First of all I have a long personal history with Beverly Cleary's books. When I was growing up my grandparents lived two streets away from Klickitat street in NE Portland. Everytime we would go over there (at least once a week) taking a walk around the neighborhood was a must do. I am pretty sure that I actually trick or treated several years on that well know literary street. And of course as most Portland daughters have done since the books came out, I devoured them and wanted to so badly to be one of the characters in the book. We also watched the Canadian made versions as children. I was always more Beezus like than Ramona. And then when I was in high school I got to assistant direct our production of "Ramona & Beezus".

There has always been something special about these books, really all of Beverly Cleary's books, that captures life well. As I watched the movie I was struck by how balanced the parent and other adult characters are. I loved how the parents encouraged and celebrated Ramona's unique view of the world...she is a child who is seen in her creativity and unique out look on life. Especially Mr, Quimby, delights in wonder of Ramona's way of seeing the world. Sitting in the theatre watching this delightful and honest portrayal of parenting for the first time in a really long time made me really desirous for a child (not now but eventually). It inspired me to remember the good of my childhood and see a future where I would want to create a space for that kind of exploration and creativity in a child of my own. Having spent the last seven years raising other people's children has taken away for me a lot of the desire to have children...I want to do something with my life before I have to give it up again. I love children but being with them day in and day out while a blessing is not what I want to or feel I am best at giving the world. In addition because of all the suffering and painful incidents in my life I struggle with seeing good in the world. This leads to a fear of raising a child in such a place where I can loose and watch the suffering of those who I love.
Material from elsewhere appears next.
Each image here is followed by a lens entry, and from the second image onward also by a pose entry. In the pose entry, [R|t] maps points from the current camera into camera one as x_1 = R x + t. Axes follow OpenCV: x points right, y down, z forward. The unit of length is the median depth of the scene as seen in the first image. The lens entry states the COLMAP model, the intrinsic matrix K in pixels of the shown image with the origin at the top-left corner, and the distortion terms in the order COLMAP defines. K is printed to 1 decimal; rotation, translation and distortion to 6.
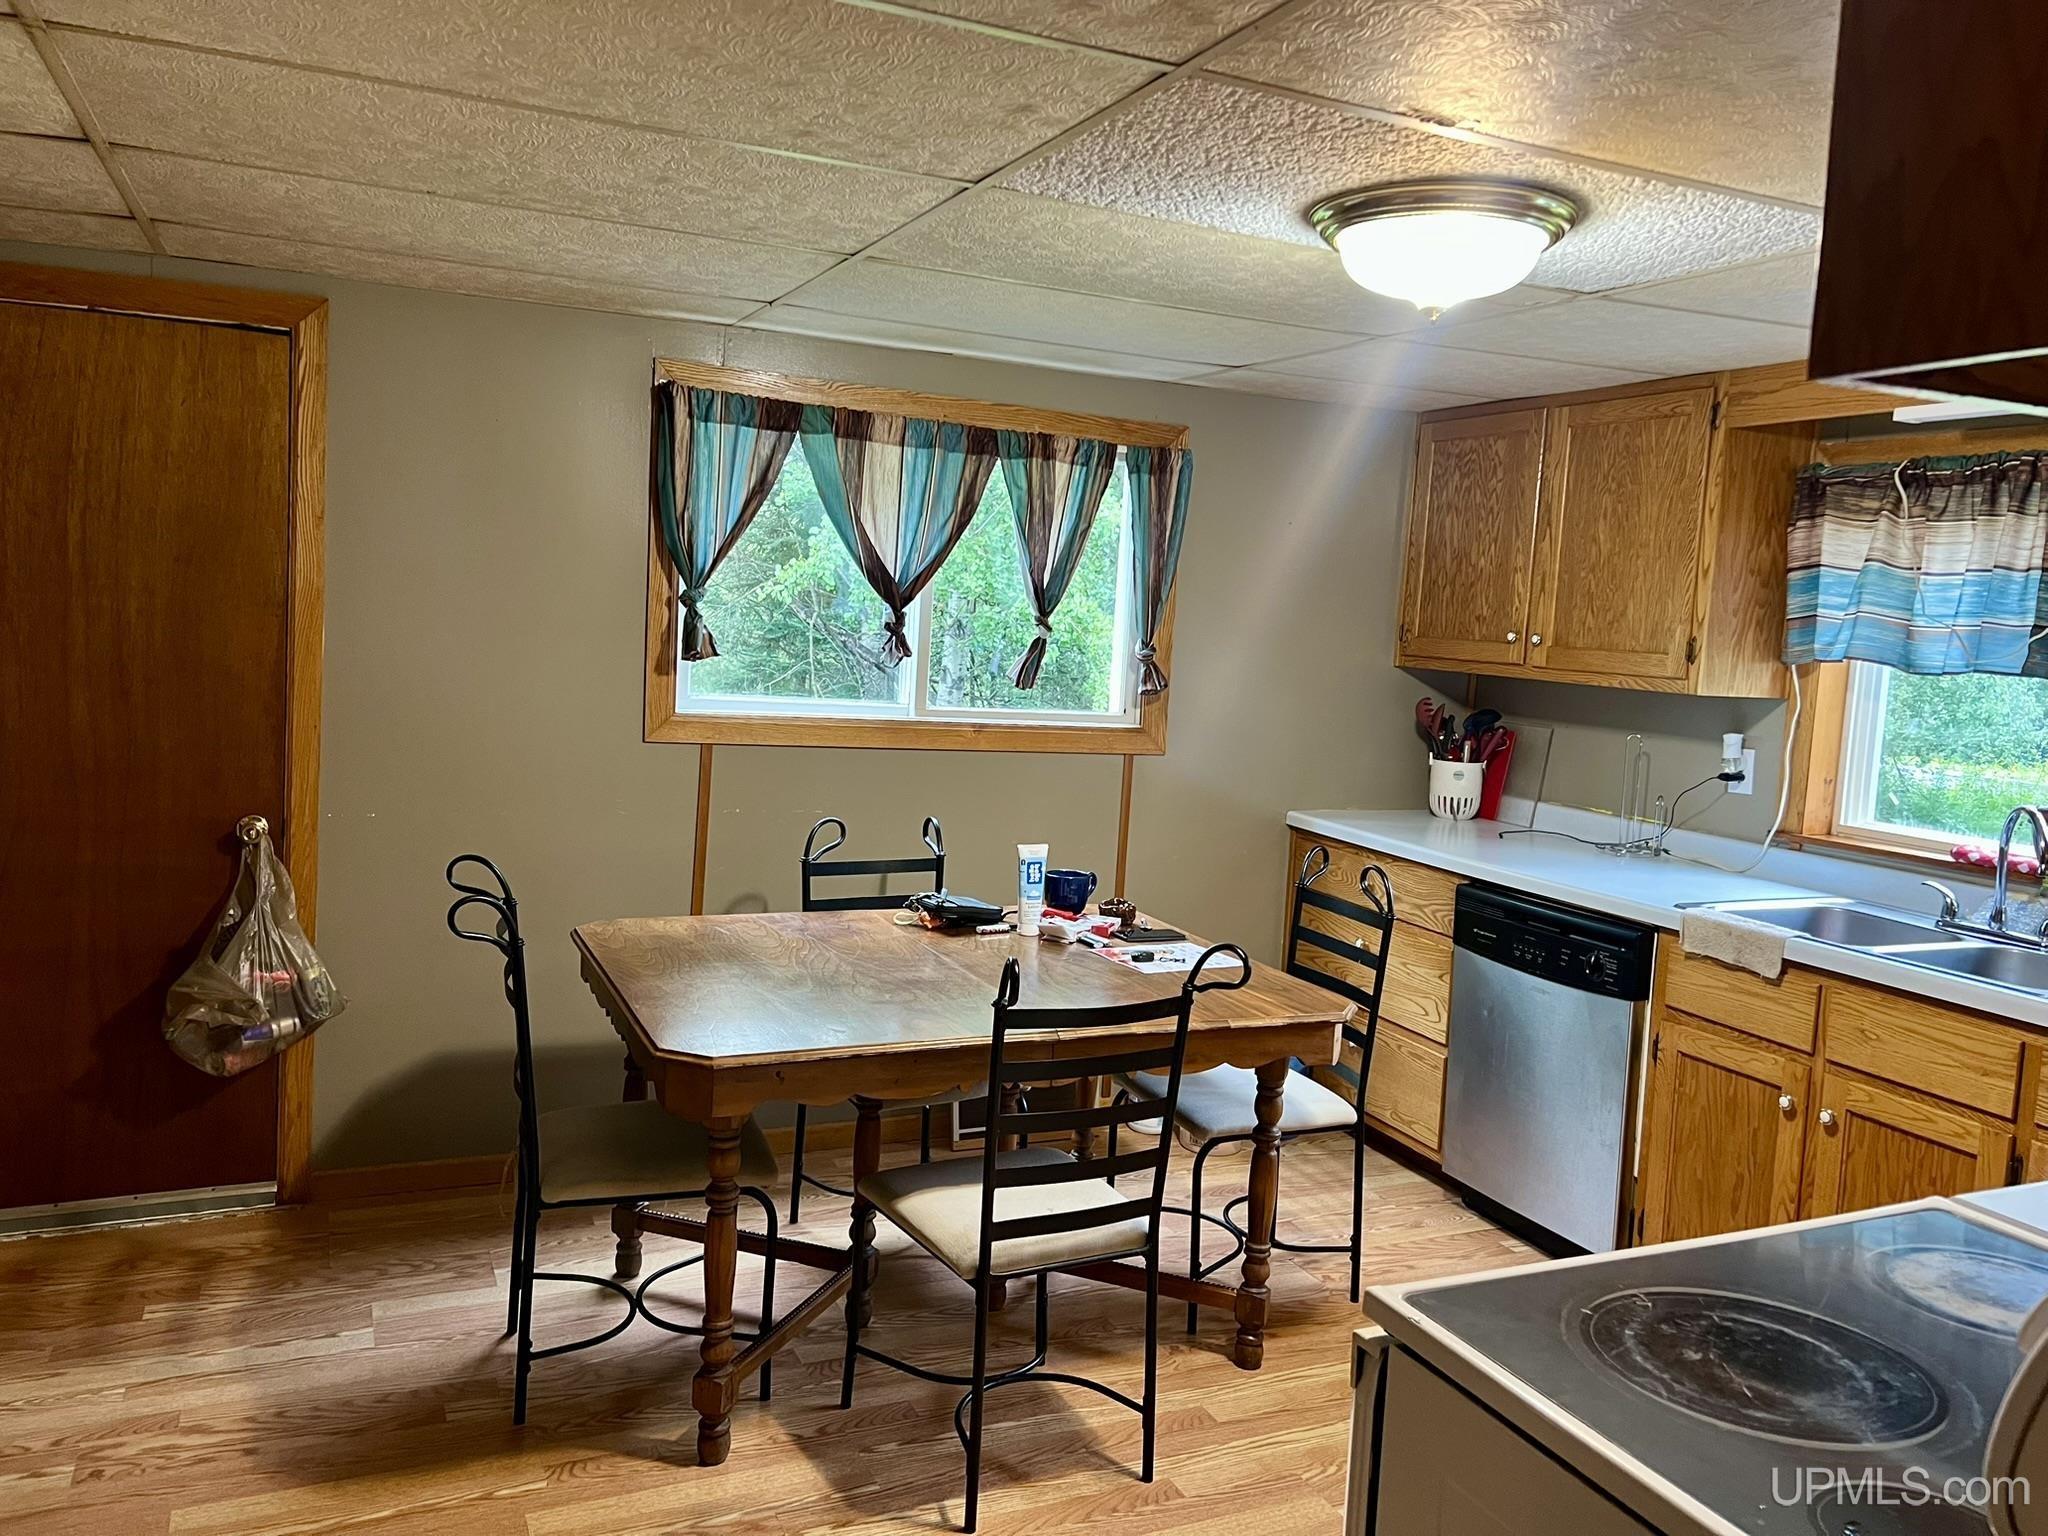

And as if all of that was not enough I somehow went through childhood with out feeling safe or balanced. As an adult I struggle with entering life from a place of balance and rooting. All of this makes me scared to have a child because I don't want to pass along those those fears or lack of faith. Yet while watching the movie I had a sense of peace about the whole idea...this little voice in my heart was saying "yes, i do want to be a mother and inspire creativity and beauty in my child". In addition it might have been the chance to spend the day with a child who was excited in sharing this adventure. Whatever the reason I was blessed to have this experience.

And HIGHLY suggest you all seeing it.